▸ REQUIREMENT A
Duplicate the passage of the data loader page starting at "Data Loader" and ending at "tables for analytics.", word for word.
▸ REQUIREMENT B
According to the data loader page, which command deploys all resources to BigQuery?
▸ REQUIREMENT C
Using the data loader page, explain what chunked uploads accomplish in the Cloud Storage operations.

▸ EXCERPT PROVIDED
Data Loader
Handles Google Cloud Storage operations and BigQuery table management.
Purpose
Manages the final step of the data pipeline: uploading processed data to Google Cloud and creating BigQuery tables for analytics.
Key Operations
Cloud Storage
- Upload: Transfers Parquet files to Google Cloud Storage
- Download: Retrieves files from cloud storage
- Chunked uploads: Handles large files efficiently
- Retry logic: Automatic retries on failures
BigQuery
- Table creation: Automatically creates tables from Parquet files
- Data loading: Loads Parquet data into BigQuery tables
- Schema inference: Automatically detects data structure
- Dataset management: Creates datasets if they don't exist
Common Commands
# Deploy single resource to BigQuery
make cli deploy project
# Deploy all resources to BigQuery
make cli deploy-all
Data Flow
- Parquet files created from JSON data
- Uploaded to Google Cloud Storage
- Loaded into BigQuery tables
- Ready for SQL queries and analytics
Storage Locations
- Local:
data/raw/{resource}.parquet - Cloud Storage:
gs://{bucket}/{resource}/{resource}.parquet - BigQuery:
{project}.{dataset}.{resource}table
When to Use
- Initial setup: Create all BigQuery tables from existing data
- After data updates: When new Parquet files are generated
- Schema changes: When data structure is modified

Photographed scenes with lens parameters
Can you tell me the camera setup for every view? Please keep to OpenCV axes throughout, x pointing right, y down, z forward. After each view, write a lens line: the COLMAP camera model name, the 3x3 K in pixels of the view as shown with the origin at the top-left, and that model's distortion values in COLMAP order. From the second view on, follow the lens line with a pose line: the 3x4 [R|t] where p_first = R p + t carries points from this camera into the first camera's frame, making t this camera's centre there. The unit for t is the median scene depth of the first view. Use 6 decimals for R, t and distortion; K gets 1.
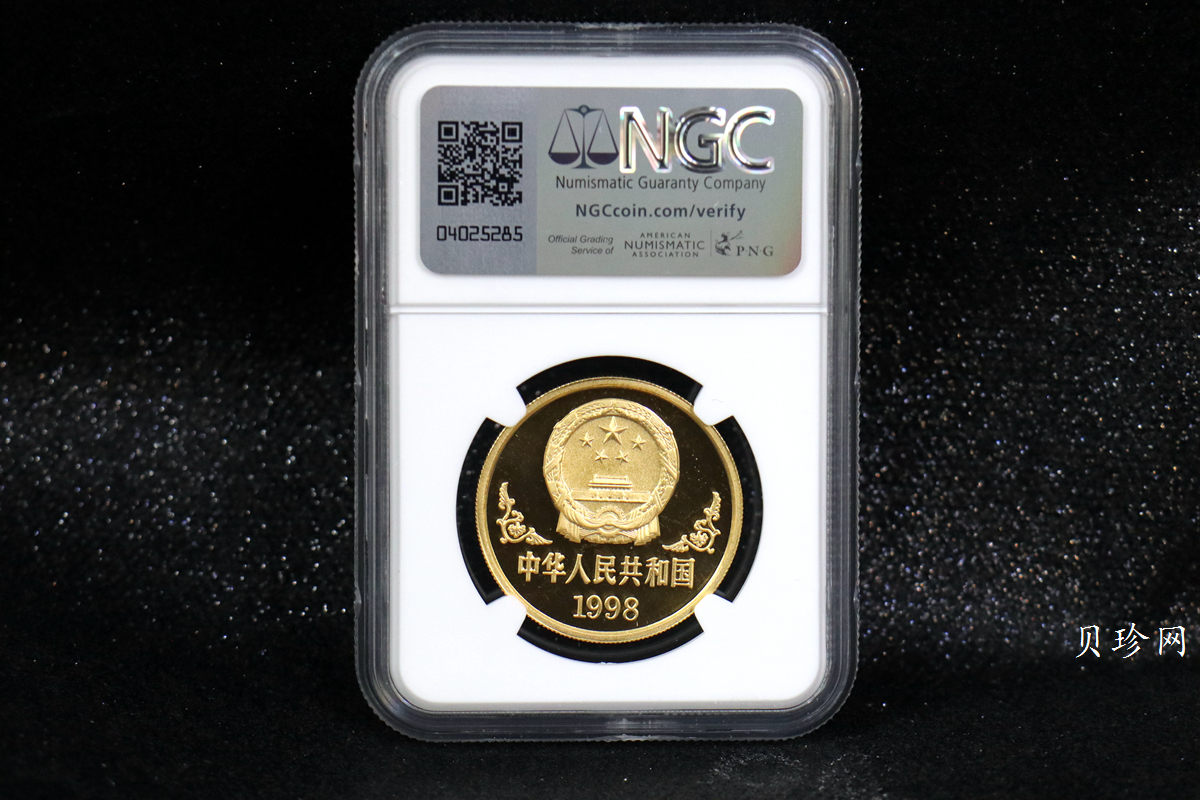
lens RADIAL K [[3630.0, 0, 599.8], [0, 3630.0, 395.4], [0, 0, 1]] dist [0.228724, 0.000000]
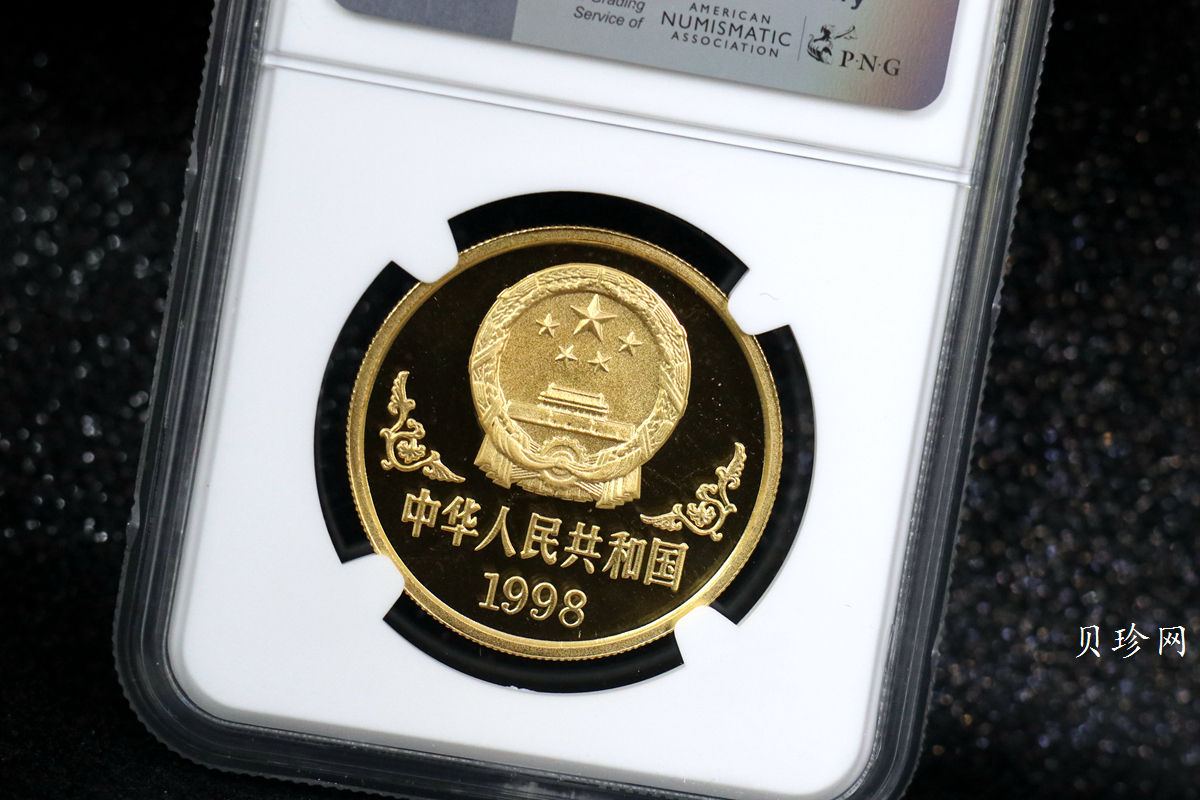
lens RADIAL K [[3630.0, 0, 599.9], [0, 3630.0, 406.0], [0, 0, 1]] dist [0.228724, 0.000000]
pose [[0.986203, 0.164182, 0.021184, -0.005608], [-0.164325, 0.986392, 0.005215, 0.021087], [-0.020039, -0.008624, 0.999762, 0.386214]]
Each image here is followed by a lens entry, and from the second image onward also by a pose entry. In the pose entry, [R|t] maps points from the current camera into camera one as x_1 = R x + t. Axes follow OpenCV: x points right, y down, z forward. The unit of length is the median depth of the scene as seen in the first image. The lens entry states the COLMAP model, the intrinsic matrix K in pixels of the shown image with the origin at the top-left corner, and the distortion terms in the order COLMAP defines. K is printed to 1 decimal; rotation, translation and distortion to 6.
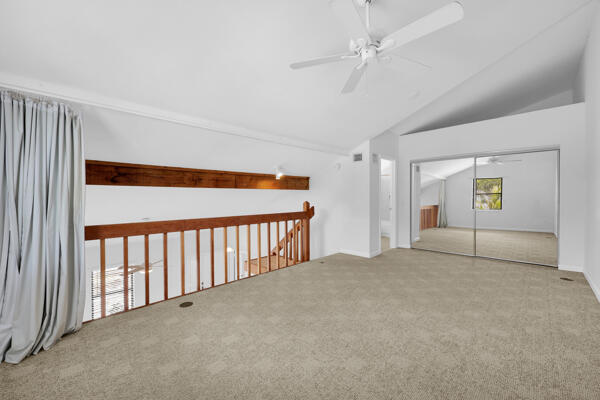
lens RADIAL K [[245.0, 0, 298.8], [0, 245.0, 199.1], [0, 0, 1]] dist [0.001568, 0.000557]
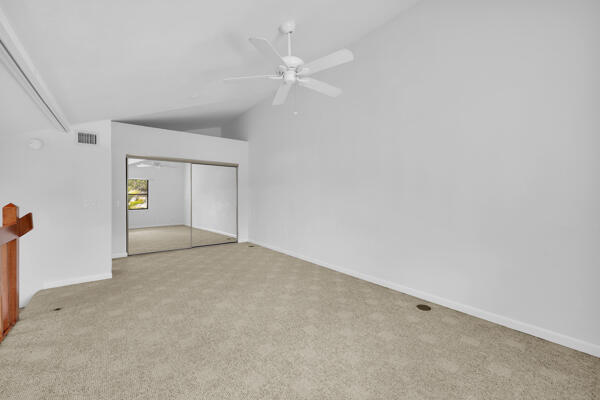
lens RADIAL K [[245.0, 0, 300.7], [0, 245.0, 200.1], [0, 0, 1]] dist [0.001568, 0.000557]
pose [[0.130398, -0.009397, 0.991417, -0.473317], [0.008754, 0.999927, 0.008326, 0.003079], [-0.991423, 0.007593, 0.130470, 0.423602]]
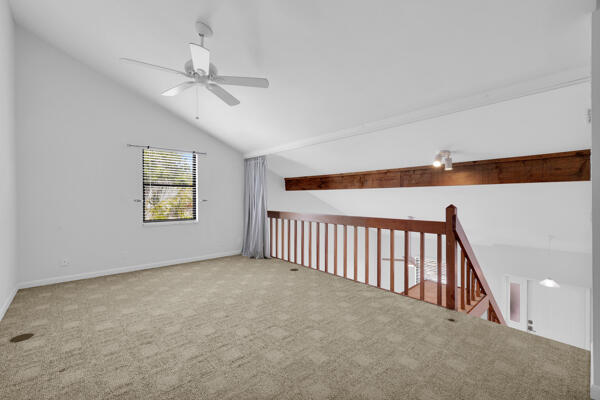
lens RADIAL K [[263.9, 0, 299.1], [0, 263.9, 197.3], [0, 0, 1]] dist [0.003047, -0.000027]
pose [[-0.074068, 0.002013, -0.997251, 0.822884], [-0.010009, 0.999946, 0.002762, -0.008466], [0.997203, 0.010186, -0.074043, 0.839228]]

▸ YOUR RESPONSE A
Data Loader
Handles Google Cloud Storage operations and BigQuery table management.
Purpose
Manages the final step of the data pipeline: uploading processed data to Google Cloud and creating BigQuery tables for analytics.

▸ YOUR RESPONSE B
The command is make cli deploy-all.

▸ YOUR RESPONSE C
Chunked uploads let the data loader handle large files efficiently when it transfers them to Google Cloud Storage.